-- TASKS FOR THIS EXERCISE --
(a) Name every person mentioned by name in the article below about the San Marino award for Amelia Robinson.
(b) Pick up the article below about the San Marino award for Amelia Robinson at its last line and continue it.

-- EXTRACT TO READ --

Liliana Gorini, right, receives the reward on behalf of Amelia Boynton Robinson.

On May 8th Liliana Gorini, chairwoman of Movisol, LaRouche’s movement in Italy, was in the Republic of San Marino to receive an award for Amelia Robinson, the heroine of civil rights recently celebrated in the movie “Selma”, from the Secretary of Culture of the San Marino government Giuseppe Maria Morganti. During the brief ceremony in the government building, which appeared on TV prime time that evening, the minister of Culture remembered meeting Amelia Robinson in San Marino back in 2002, when she was received by the “reggenti” (governors) and in giving Gorini the ceramic plate made by hand by the Cooperativa il Libeccio, in the tradition of the ancient ceramics of San Marino, he read the silver inscription on the back “The Republic of San Marino to Amelia Robinson, angel of civil rights, who fought next to Martin Luther King for equal rights in America, in order to emphasize the friendship which unites us with her since November 2002 when she visited the Capitani Reggenti”. Liliana Gorini gave the secretary Amelia’s autobiography in Italian “Un ponte sul Giordano” and read her message of acceptance (see below).

San Marino TV (RTV San Marino) interviewed Gorini on Amelia Robinson and her many visits to San Marino and Italy, and that evening, during the prime time news at 7.30, they aired the following report, starting off with Gorini saying: “Her message to the youth here in Italy was never to despair, to have faith in ideas and fight for them and never give in to hate”. The reporter then shows pictures of Amelia Robinson recently, and also the famous one of her left for dead on the Edmund Pettus Bridge during the first march in 1965 and comments “This is the lesson of Amelia Boynton Robinson, charismatic leader with Martin Luther King of the afro-american civil rights movement, since the marches from Selma to Montgomery in 1965. Liliana Gorini, chairwoman of the Movimento Solidarietà knows her well, and she will make sure she received the ceramic plate made by hand by the cooperative Libeccio, and donated by Cultural Secretary Morganti. Amelia Robinson is 103 but her commitment goes on. In a message of acceptance she emphasized “let them know that what they did, that we are trying to carry it on now--so they are a part of what we are doing here, now.” Asked about Amelia’s view on the danger of war, Gorini reminded viewers that last time she visited Italy she “denounced very strongly Bush’s attempt to start a war with Iran” and that “now she endorsed an international petition of the Schiller Institute against sanctions towards Russia and for a cooperation with the BRICS”. Here is the link of the report and interview in Italian:

Statement Of Amelia Robinson In Acceptance Of San Marino Award

Over 120 youth listened attentively to Mrs. Robinson (center), when she spoke at a political science class at the University of Milan on Nov. 13, 2007, the highlight of her short visit to Italy.

-- GIVEN ENTRIES --
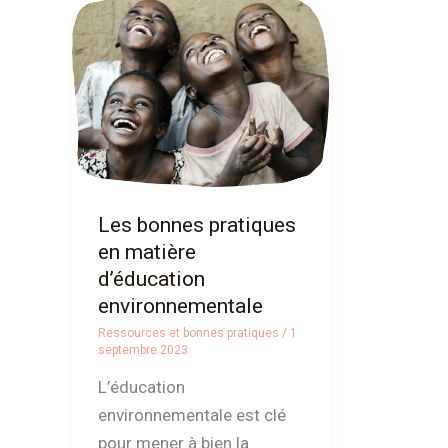
Les
bonnes
pratiques
en
matière
d’éducation
environnementale
Les bonnes pratiques
en matière
d’éducation
environnementale
Ressources et bonnes pratiques
/
1
septembre 2023
L’éducation
environnementale est clé
pour mener à bien la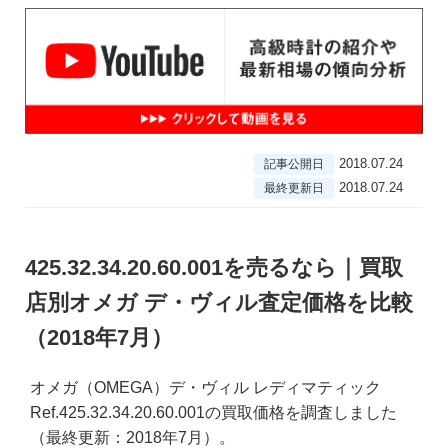
2018.07.24
記事公開日
2018.07.24
最終更新日
425.32.34.20.60.001を売るなら｜買取
店別オメガ デ・ヴィル査定価格を比較
（2018年7月）
オメガ（OMEGA）デ・ヴィル レディマティック
Ref.425.32.34.20.60.001の買取価格を調査しました
（最終更新：2018年7月）。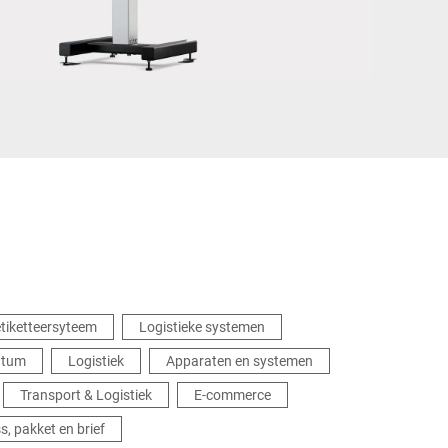
Oekraïne
etiketteersyteem
Logistieke systemen
ntum
Logistiek
Apparaten en systemen
Transport & Logistiek
E-commerce
s, pakket en brief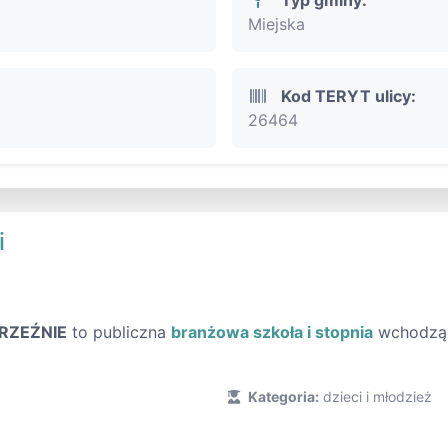
Miejska
Kod TERYT ulicy:
26464
i
RZEŹNIE
to publiczna
branżowa szkoła i stopnia
wchodzące
Kategoria:
dzieci i młodzież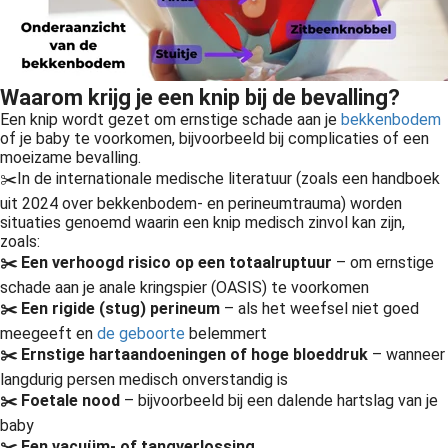
Waarom krijg je een knip bij de bevalling?
Een knip wordt gezet om ernstige schade aan je
bekkenbodem
of je baby te voorkomen, bijvoorbeeld bij complicaties of een
moeizame bevalling.
✂️
In de internationale medische literatuur (zoals een handboek
uit 2024 over bekkenbodem- en perineumtrauma) worden
situaties genoemd waarin een knip medisch zinvol kan zijn,
zoals:
✂️ Een verhoogd risico op een totaalruptuur
– om ernstige
schade aan je anale kringspier (OASIS) te voorkomen
✂️ Een rigide (stug) perineum
– als het weefsel niet goed
meegeeft en
de geboorte
belemmert
✂️ Ernstige hartaandoeningen of hoge bloeddruk
– wanneer
langdurig persen medisch onverstandig is
✂️ Foetale nood
– bijvoorbeeld bij een dalende hartslag van je
baby
✂️ Een vacuüm- of tangverlossing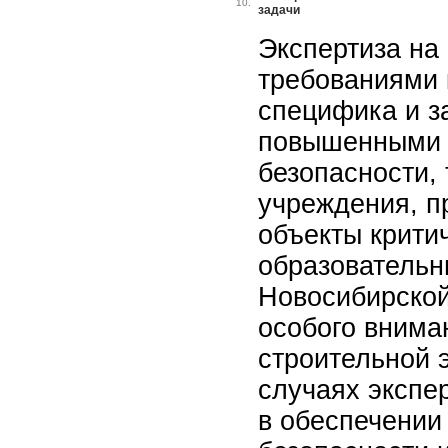
10.
задачи
Экспертиза на
требованиями 
специфика и з
повышенными 
безопасности,
учреждения, 
объекты крити
образовательн
Новосибирской
особого внима
строительной э
случаях экспе
в обеспечении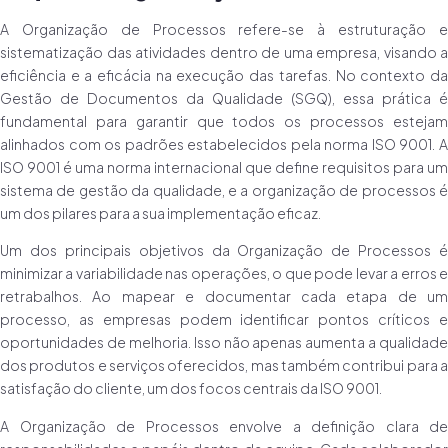
A Organização de Processos refere-se à estruturação e
sistematização das atividades dentro de uma empresa, visando a
eficiência e a eficácia na execução das tarefas. No contexto da
Gestão de Documentos da Qualidade (SGQ), essa prática é
fundamental para garantir que todos os processos estejam
alinhados com os padrões estabelecidos pela norma ISO 9001. A
ISO 9001 é uma norma internacional que define requisitos para um
sistema de gestão da qualidade, e a organização de processos é
um dos pilares para a sua implementação eficaz.
Um dos principais objetivos da Organização de Processos é
minimizar a variabilidade nas operações, o que pode levar a erros e
retrabalhos. Ao mapear e documentar cada etapa de um
processo, as empresas podem identificar pontos críticos e
oportunidades de melhoria. Isso não apenas aumenta a qualidade
dos produtos e serviços oferecidos, mas também contribui para a
satisfação do cliente, um dos focos centrais da ISO 9001.
A Organização de Processos envolve a definição clara de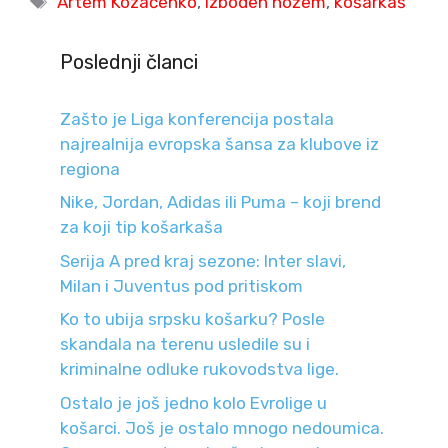
Artem Kozačenko
,
izboden nožem
,
košarkaš
Poslednji članci
Zašto je Liga konferencija postala
najrealnija evropska šansa za klubove iz
regiona
Nike, Jordan, Adidas ili Puma – koji brend
za koji tip košarkaša
Serija A pred kraj sezone: Inter slavi,
Milan i Juventus pod pritiskom
Ko to ubija srpsku košarku? Posle
skandala na terenu usledile su i
kriminalne odluke rukovodstva lige.
Ostalo je još jedno kolo Evrolige u
košarci. Još je ostalo mnogo nedoumica.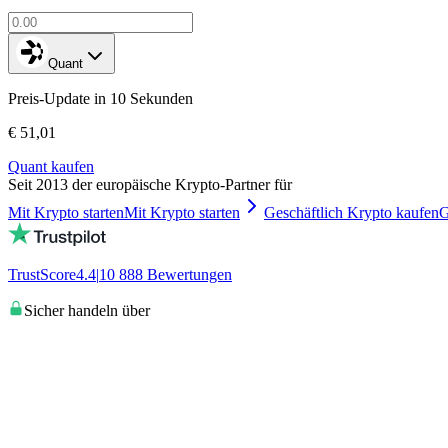
Quant
Preis-Update in 10 Sekunden
€ 51,01
Quant kaufen
Seit 2013 der europäische Krypto-Partner für
Mit Krypto starten
Mit Krypto starten
Geschäftlich Krypto kaufen
G
TrustScore
4.4
|
10 888
Bewertungen
Sicher handeln über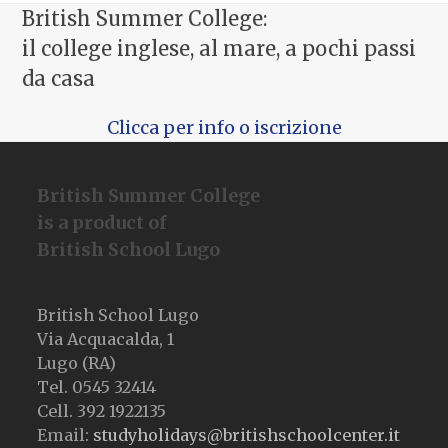
precedente:
successivo:
British Summer College:
il college inglese, al mare, a pochi passi
da casa
Clicca per info o iscrizione
British Summer College
is a product of
British School Lugo
British School Lugo
Via Acquacalda, 1
Lugo (RA)
Tel. 0545 32414
Cell. 392 1922135
Email:
studyholidays@britishschoolcenter.it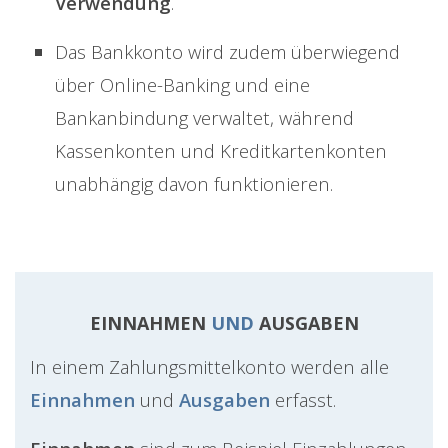
Verwendung
.
Das Bankkonto wird zudem überwiegend
über Online-Banking und eine
Bankanbindung verwaltet, während
Kassenkonten und Kreditkartenkonten
unabhängig davon funktionieren.
EINNAHMEN
UND
AUSGABEN
In einem Zahlungsmittelkonto werden alle
Einnahmen
und
Ausgaben
erfasst.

-- PER-TASK OUTPUTS --
(a) Liliana Gorini, Amelia Boynton Robinson, LaRouche, Giuseppe Maria Morganti, Martin Luther King, Bush

(b)
Dennis Speed: So, the people in Italy, in San Marino have given you this award, Amelia, because they love you, and because of what you did when you went to Italy, so I think that they will be very grateful for what you are doing now.

Amelia: Well, I very much appreciate it, I accept it, and I would like to let them know that what they have done, through what I have done since I have been back in the United States, that the goodness that they had there, was transferred here, and I appreciate it so much. So the goodness in me, which caused me to help people get registered to vote for the first time (In Selma, Alabama from 1930 to 1965) and the Village of Hope which is going on now, that it is because of what they gave me , and what i gave them. But let them know that what they did, that we are trying to carry it on now--so they are a part of what we are doing here, now.

Dennis Speed.
That's great That's beautiful. We will tell them.